On Bill’s wrist, we caught a glance of a watch that seems to be making the rounds with one of our favorite billionaires – the Casio Duro Marlin MDV106-1A. After the recent wave of ridiculous Hollywood wristwatch circlejerking, it was fun to see a wealthy guy – with pockets deep enough to buy a Swiss luxury watch brand if he wanted to – rock a sub-$100 dive watch that has grown in popularity among our readership.

The Casio Duro Marlin MDV106-1A is one of the most straightforward, easy-to-love quartz divers I’ve ever experienced. I wouldn’t usually write a segment like this but after the most recent celebrity watch spotting stories, I just had to sit back and admire how cool it was to see the watch on such a high-profile stage.

Gates is a master at rocking the late ’90s Seattle tech dad look and I gotta say – I’m loving the Casio Duro Marlin with that light lavender sweater. All told, this watch can easily be had for under $50 and I think it’s a perfect choice for a grab and go diver you can beat around.

The Casio Duro Marlin MDV106-1A* is currently available on Amazon for under $45 and you can learn more about it by visiting Casio’s official site.


Photo (Top): Bill Gates/CBS

6 thoughts on “Watches In The Wild: Bill Gates Wearing A Casio Duro Marlin MDV106-1A On The Late Show With Stephen Colbert”

  1. I agree. It actually Tells you a glimpse of his true self. To me it tells me he doesn’t need a rolex but instead he chooses to wear a staple and dependable piece. With his known charity work, (I’m sure they partake in numerous activities that the public has no knowledge of) I personally think he would sell a Rolex in a heartbeat if it meant it help a cause.

  2. Great article. It’s often said that the SKX007 (or some variant) belongs in every watch collection. And I agree. But I think the one watch that comes before the SKX and should be in every TBWS’s watch collection is the Duro. It’s a little on the larger size, case-wise, but has a reasonable lug-to-lug length and height which makes it more wearable. Plus, it’s a good looking watch and that marlin graphic (which is also etched on the caseback) is cool. The touch of red on the seconds hand is a nice pop of color. And it’s an absolute strap monster that, for me, belongs on a NATO. It’s a great pool, sun, surf, beach, ski, snow, vacation, beater, and grab anytime watch. I’ve had one for some time. If it were to get lost or destroyed today, I would order another one immediately on Amazon. It’s probably the best $45 you can spend on your horological hobby. And, believe it or not, a sapphire replacement crystal is available if you are feeling the mod itch. Finally, unlike many other quartz watches, the seconds hand lines up pretty well with the indices as it moves around the dial. I’ve seen more expensive quartz watches that don’t achieve this level of accuracy. Sure, there are some downsides…that crown is on the smaller side and the lume is nothing to write home about. But those are pretty small cons. As for Silicon Valley titans rocking very inexpensive timepieces, I recall that Steve Jobs used to wear a Seiko quartz back in the day.

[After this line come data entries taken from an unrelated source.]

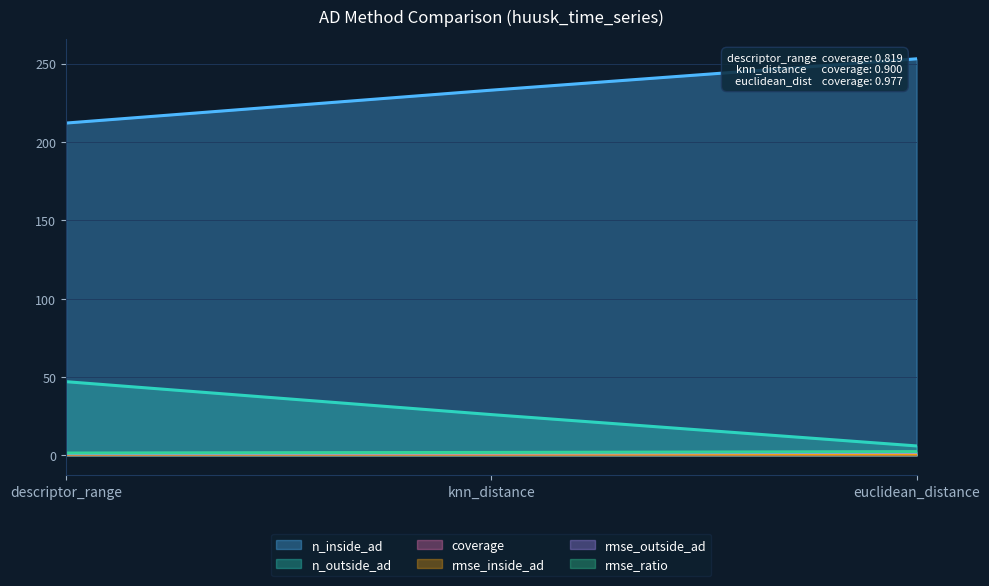

At which label is rmse_inside_ad closest to 0?

knn_distance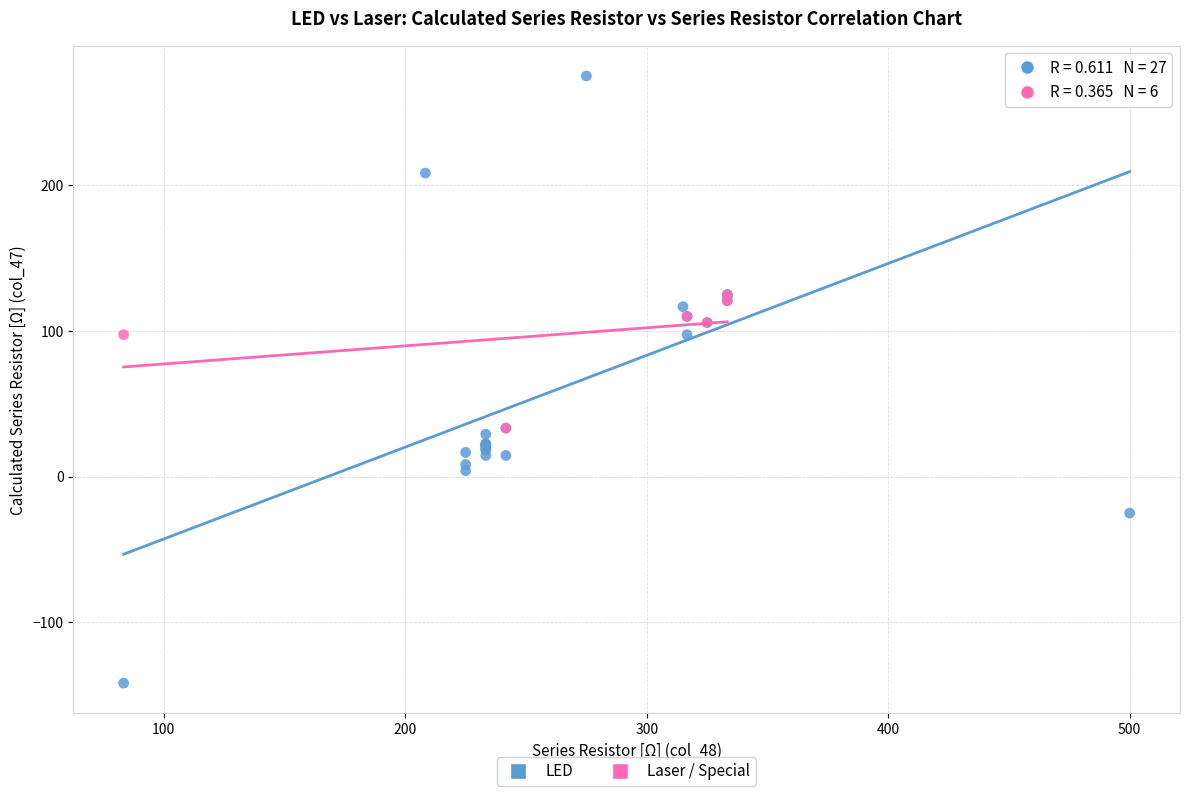

Which series reaches the minimum Y coordinate?

LED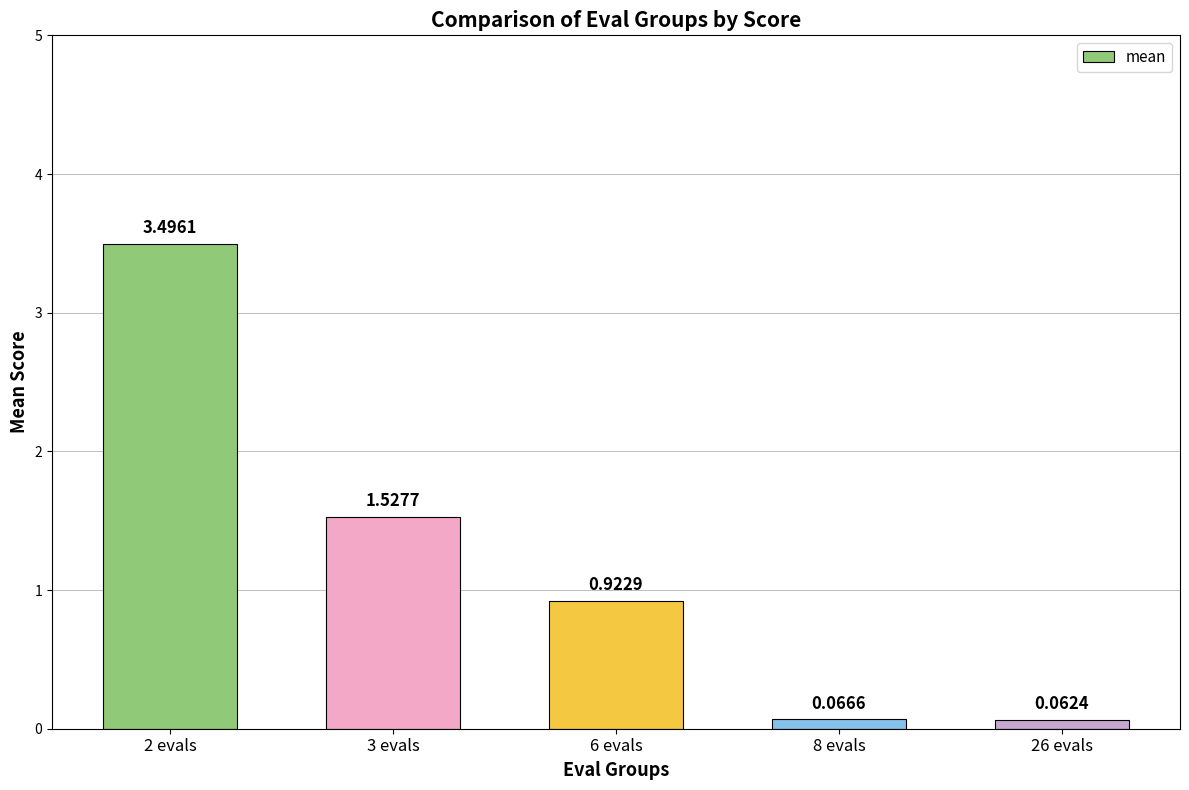

What is the change in value from 2 evals to 8 evals?

-3.4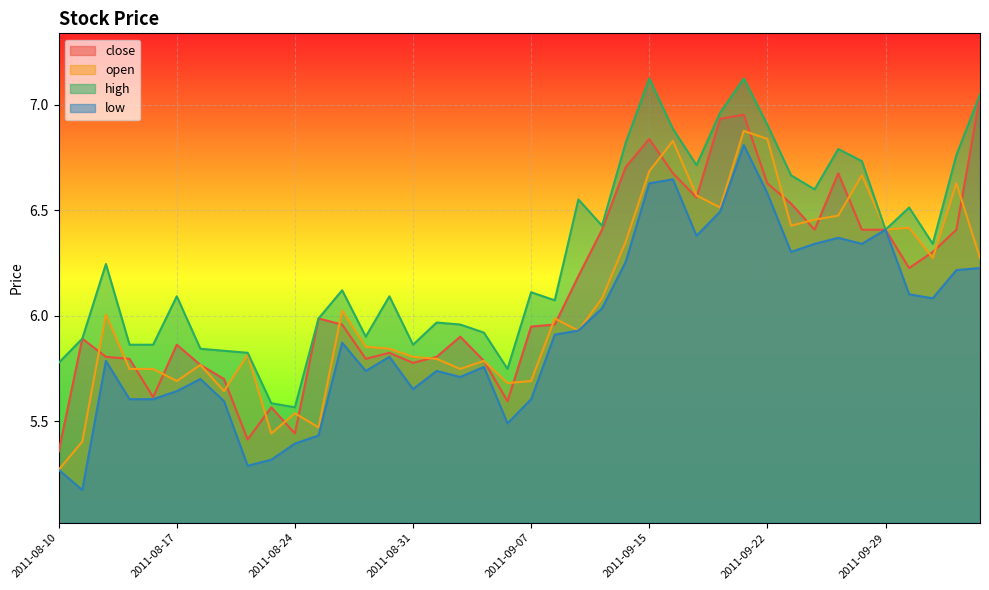

Rank the series at 2011-10-12 from lowest to highest value.

low, open, close, high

  3. Pure gold Michael: “After the recent wave of ridiculous Hollywood wristwatch circlejerking…” Those types of watch spotting pieces always gave me a chuckle. Yours was honest and funny. Thanks for the read.

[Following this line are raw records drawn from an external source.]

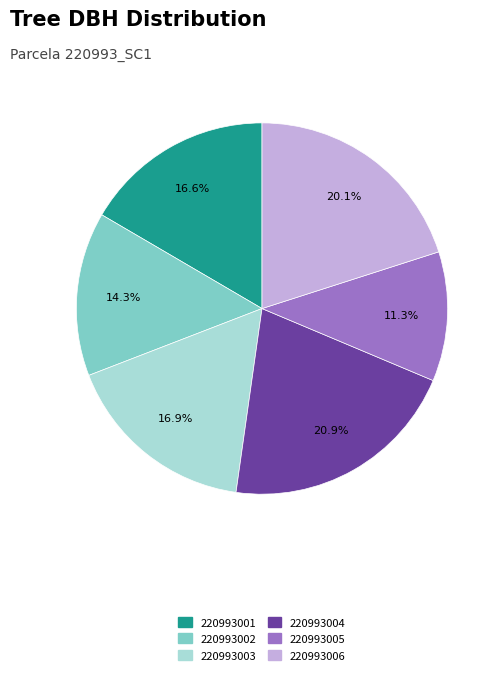

Is there any slice that represents more than half of the pie?

No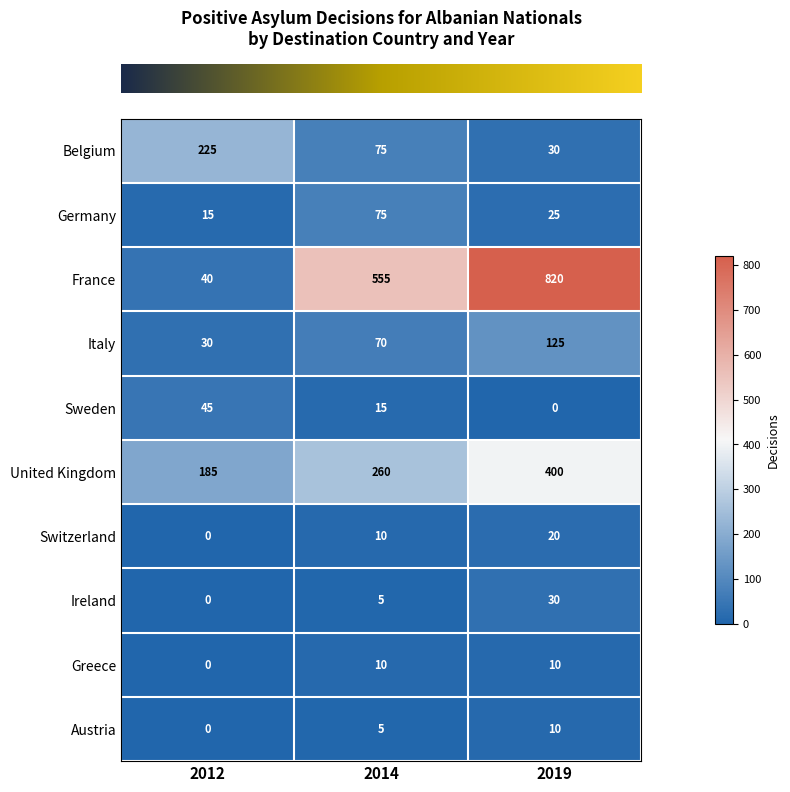

List the labels in order of Italy value, largest first.

2019, 2014, 2012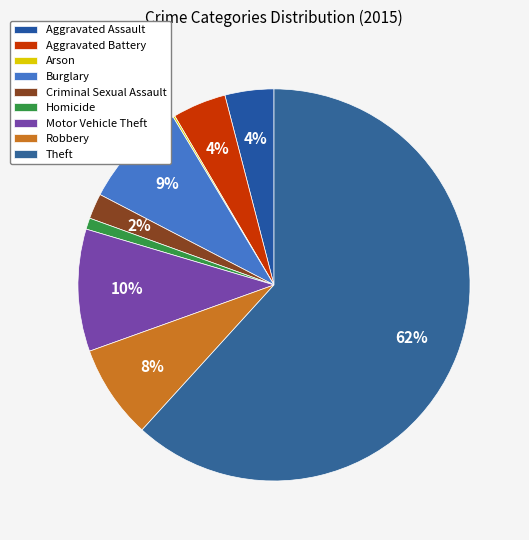

Does Theft represent more than half of the total?

Yes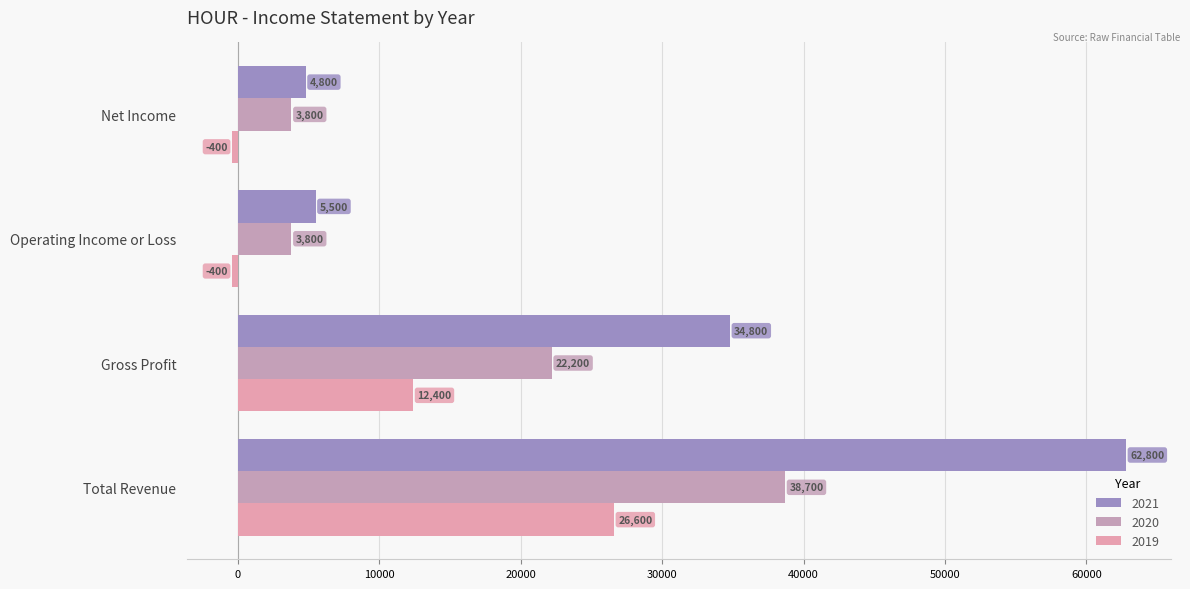

The 2020 series shows 22200 at Gross Profit. True or false?

True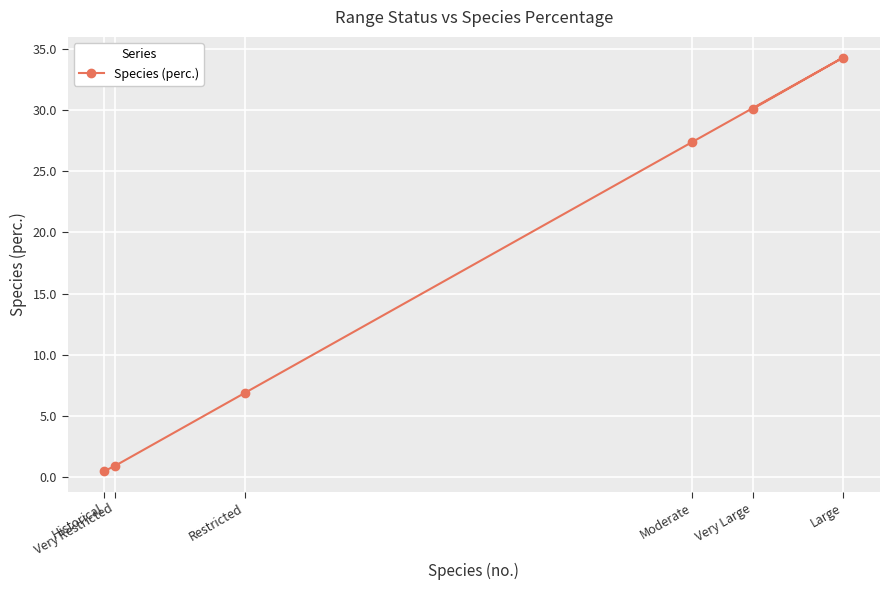

List the labels in order of value, largest first.

Large, Very Large, Moderate, Restricted, Very Restricted, Historical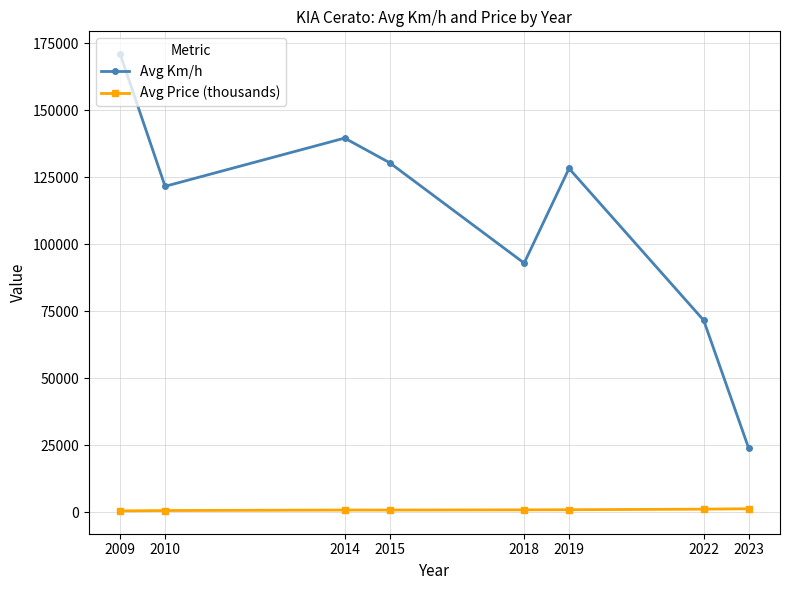

What is the average value of the Avg Km/h series?

109976.2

  4. Plenty of well celebs and corporate heads know how to market their image to appeal to the common man. Choosing an inexpensive watch to hook a viewer is simply a part of wardrobe selection, much the same as the color of tie or which spouse to have on one’s arm this season. It’s very much a game of power, and they exercise that power by pretending to be no different in some respects.

    I appreciate the Dalai Lama’s more honest approach wearing a Rolex – he’s a fan – even if I’m not. As for Gates fans, their are fewer than expected, considering his medical experimentation thru vaccinations which have resulted in lawsuits. His vision of our future is as honest as saying the Casio is a “dive” watch – after searching for months I have yet to find it conforms to the ISO certification. If a WR rating was all that is needed then why do organizations and governments require the better designation?

    What is really being said is that Casio is making a cheap copy of the Submariner and isn’t it cute? So does Invicta, running an actual automatic watch works sourced from Seiko divers, yet Casio is praised for it’s limitless lack of refinement, Invicta is excoriated by the watch community as a brand they would like to see out of business.

    Human rationalizations are an continuing source of wonder.